Gothel's intentions were not as pure as Charles had hoped. The herbs that she gave him certainly healed his wife, but they also affected the child inside her. The herbs would absorb into the fetus, and their healing powers would transfer into the child. Gothel had been searching for years for a pregnant woman on her deathbed and she was pleased to have finally found one. Gothel planned to steal the child right from under the couple's noses and keep it for herself. She had used up all her age regenerating herbs years ago, and the child was her last hope at staying young.
After keeping a close eye on the couple for weeks, Gothel was relieved to see that the child was finally born. She differed from the parents tremendously in that she was born with beautiful golden hair. Gothel smiled at the thought of the husband becoming suspicious of his wife, as the two of them both had dark brown hair. But it was obvious that the happy baby with his daughter, and the couple dismissed the hair issue as a possible recessive trait in the family.
Gothel waited a few nights before finally sneaking into the couple's house. She snuck into the baby's room and sang softly, just so she could be absolutely sure that the child was blessed with the healing powers. As she sang her special song, a thought came to her head. Perhaps she didn't have to take the whole child, maybe just a lock of hair would do. She produced a small pair of scissors from her purse and snipped a small clip of hair. The strand instantly turned a dark brown, and Gothel jumped back. The decision was made. She had to take the child.
Gothel wasted no time leaving town. She popped the newborn into a car seat and began down the road. She was headed west, to California. With her new youth and beauty, it wouldn't be too difficult to find a job out there. Finally settling in an old apartment building in Anaheim, Gothel quickly found a job as an entry level model and used her small skills in magic to climb higher and higher in her career. It wasn't long before she was at the top of the modeling chain, thanks to a few persuasion charms and the fountain of youth that waited for her at home. She often left the baby alone for a few hours at a time, checking on her only to take care of her basic needs and to use her hair.

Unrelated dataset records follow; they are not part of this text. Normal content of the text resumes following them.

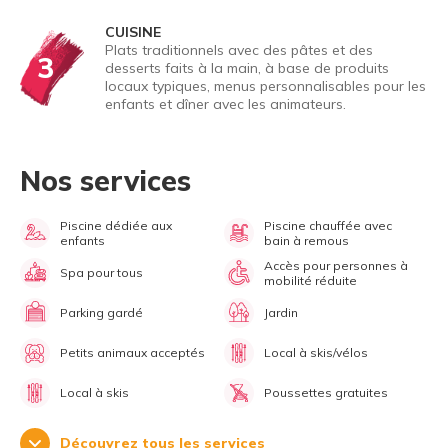
CUISINE
Plats traditionnels avec des pâtes et des
3
desserts faits à la main, à base de produits
locaux typiques, menus personnalisables pour les
enfants et dîner avec les animateurs.
Nos services
Piscine dédiée aux
Piscine chauffée avec
enfants
bain à remous
Accès pour personnes à
Spa pour tous
mobilité réduite
Parking gardé
Jardin
Petits animaux acceptés
Local à skis/vélos
Local à skis
Poussettes gratuites
Découvrez tous les services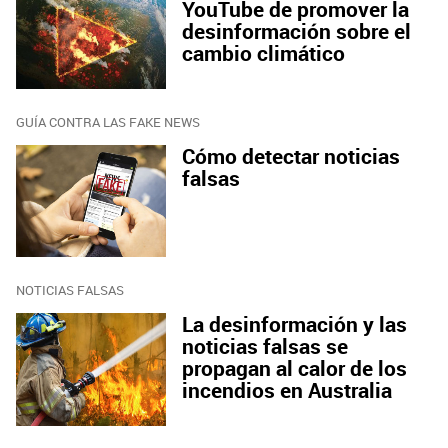
YouTube de promover la
desinformación sobre el
cambio climático
GUÍA CONTRA LAS FAKE NEWS
Cómo detectar noticias
falsas
NOTICIAS FALSAS
La desinformación y las
noticias falsas se
propagan al calor de los
incendios en Australia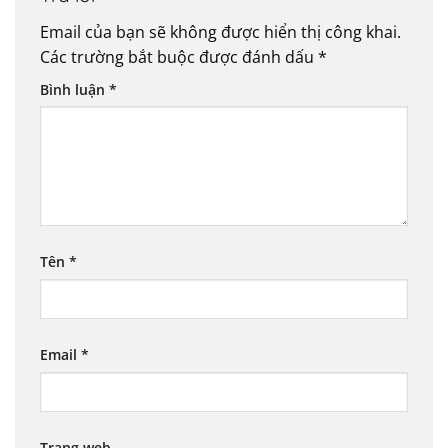
Email của bạn sẽ không được hiển thị công khai.
Các trường bắt buộc được đánh dấu
*
Bình luận
*
Tên
*
Email
*
Trang web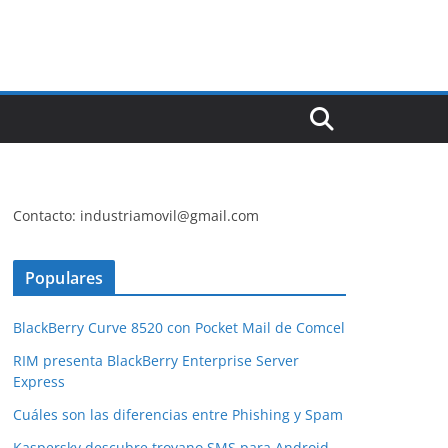
Contacto: industriamovil@gmail.com
Populares
BlackBerry Curve 8520 con Pocket Mail de Comcel
RIM presenta BlackBerry Enterprise Server
Express
Cuáles son las diferencias entre Phishing y Spam
Kaspersky descubre troyano SMS para Android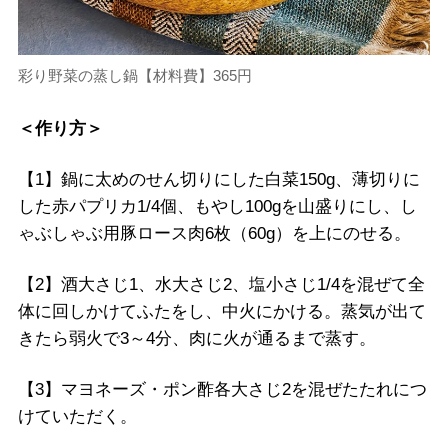
彩り野菜の蒸し鍋【材料費】365円
＜作り方＞
【1】鍋に太めのせん切りにした白菜150g、薄切りに
した赤パプリカ1/4個、もやし100gを山盛りにし、し
ゃぶしゃぶ用豚ロース肉6枚（60g）を上にのせる。
【2】酒大さじ1、水大さじ2、塩小さじ1/4を混ぜて全
体に回しかけてふたをし、中火にかける。蒸気が出て
きたら弱火で3～4分、肉に火が通るまで蒸す。
【3】マヨネーズ・ポン酢各大さじ2を混ぜたたれにつ
けていただく。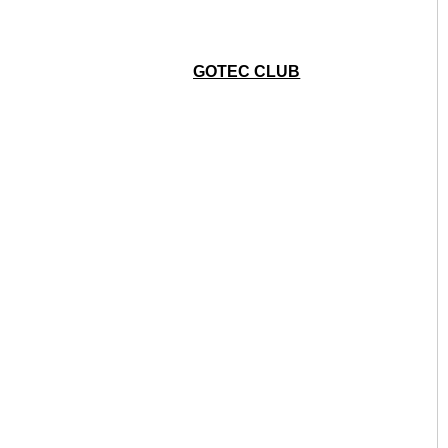
GOTEC CLUB
TIVAL 2024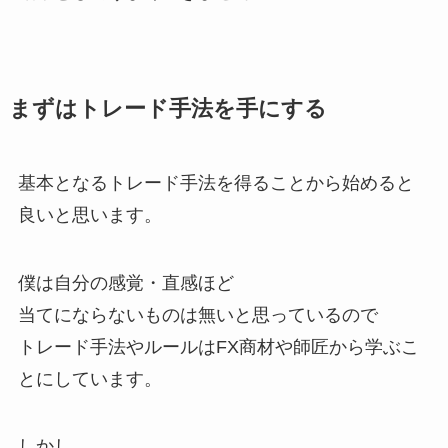
まずはトレード手法を手にする
基本となるトレード手法を得ることから始めると
良いと思います。
僕は自分の感覚・直感ほど
当てにならないものは無いと思っているので
トレード手法やルールはFX商材や師匠から学ぶこ
とにしています。
しかし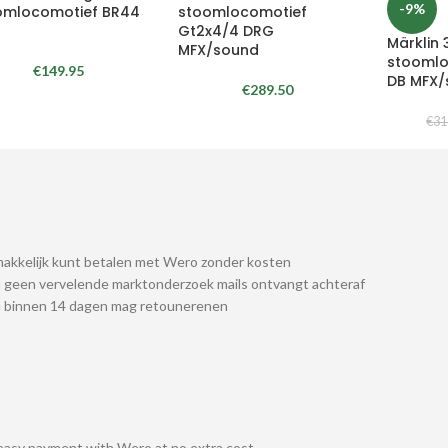
-9%
omlocomotief BR44
stoomlocomotief
Gt2x4/4 DRG
Märklin 
MFX/sound
stoomlo
€
149.95
DB MFX/
€
289.50
€
31
akkelijk kunt betalen met Wero zonder kosten
 geen vervelende marktonderzoek mails ontvangt achteraf
u binnen 14 dagen mag retounerenen
easy payment with Wero at no extra cost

Fortunately the girl was a very quick learner, and by the time she was two, she could be left home alone for a whole day. Gothel raised the child as her own, always claiming that the outside world was horribly dangerous, and people would use her and abuse her for their own needs. Rapunzel was kept quiet and sheltered. However there was one thing her mother couldn't hide from her. Every night, from the window of her bedroom, Rapunzel watched as light seemed to shower over a castle in the distance as fanciful music played. One day working up the nerve to ask her mother about it, Gothel tried to instill fear in the girl, insisting that it was "fire falling from the sky!" Certainly it was too dangerous for Rapunzel, and she should just try to put it out of her head. Gothel knew the risk in trying to move to a different location now. Rapunzel could slip away so easily, and then how would she get her youth? Gothel instead tried to scare the girl into staying inside, and for years it worked.

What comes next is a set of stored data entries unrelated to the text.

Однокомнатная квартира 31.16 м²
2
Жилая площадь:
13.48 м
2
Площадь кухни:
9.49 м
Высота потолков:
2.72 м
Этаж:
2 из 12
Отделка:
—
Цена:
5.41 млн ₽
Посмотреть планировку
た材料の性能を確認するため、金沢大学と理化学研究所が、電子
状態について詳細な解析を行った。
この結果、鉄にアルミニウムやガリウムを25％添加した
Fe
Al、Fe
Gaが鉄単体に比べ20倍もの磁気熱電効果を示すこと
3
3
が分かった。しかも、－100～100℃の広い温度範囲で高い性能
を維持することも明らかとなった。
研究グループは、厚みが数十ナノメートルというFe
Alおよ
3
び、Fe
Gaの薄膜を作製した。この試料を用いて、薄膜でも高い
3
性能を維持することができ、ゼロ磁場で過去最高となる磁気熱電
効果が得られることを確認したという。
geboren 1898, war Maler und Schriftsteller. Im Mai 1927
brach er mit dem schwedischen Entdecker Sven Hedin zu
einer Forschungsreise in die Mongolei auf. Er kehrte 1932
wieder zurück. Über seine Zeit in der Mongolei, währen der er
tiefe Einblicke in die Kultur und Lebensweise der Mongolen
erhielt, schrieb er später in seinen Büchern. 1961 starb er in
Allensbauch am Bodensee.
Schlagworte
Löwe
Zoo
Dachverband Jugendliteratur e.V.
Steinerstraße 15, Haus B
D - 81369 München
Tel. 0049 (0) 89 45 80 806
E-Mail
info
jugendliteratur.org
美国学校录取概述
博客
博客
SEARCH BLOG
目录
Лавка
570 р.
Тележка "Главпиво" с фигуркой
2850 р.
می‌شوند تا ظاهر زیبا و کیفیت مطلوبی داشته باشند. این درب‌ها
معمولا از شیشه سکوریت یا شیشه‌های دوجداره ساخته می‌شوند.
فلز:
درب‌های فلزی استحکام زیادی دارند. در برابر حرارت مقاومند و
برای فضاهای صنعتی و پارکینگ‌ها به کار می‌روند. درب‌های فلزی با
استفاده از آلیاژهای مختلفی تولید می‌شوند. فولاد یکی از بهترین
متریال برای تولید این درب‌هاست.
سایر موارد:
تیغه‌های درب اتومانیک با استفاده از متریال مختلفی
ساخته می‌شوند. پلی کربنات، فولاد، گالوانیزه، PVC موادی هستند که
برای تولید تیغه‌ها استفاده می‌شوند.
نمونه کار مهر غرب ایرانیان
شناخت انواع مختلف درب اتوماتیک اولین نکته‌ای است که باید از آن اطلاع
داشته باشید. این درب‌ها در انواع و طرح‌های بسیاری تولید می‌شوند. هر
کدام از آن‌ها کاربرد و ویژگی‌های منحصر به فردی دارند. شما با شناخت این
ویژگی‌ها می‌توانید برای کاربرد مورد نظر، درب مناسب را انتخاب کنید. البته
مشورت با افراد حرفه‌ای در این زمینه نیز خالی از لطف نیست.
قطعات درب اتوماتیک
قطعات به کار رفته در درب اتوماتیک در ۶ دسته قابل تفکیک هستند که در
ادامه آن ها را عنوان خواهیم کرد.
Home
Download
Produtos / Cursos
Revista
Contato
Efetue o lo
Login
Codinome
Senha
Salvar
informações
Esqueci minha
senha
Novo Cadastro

But still, almost every night, Rapunzel peeked out her window and watched the light rain over the beautiful castle, and she knew that it wasn't some horrible frightening thing like her mother described. Sometimes when Mother was gone, Rapunzel would pretend that she was with all those people down there, staring at the fire in the sky. She never believed that her dream might actually come true, until one day, when a charming stranger stumbled into her home.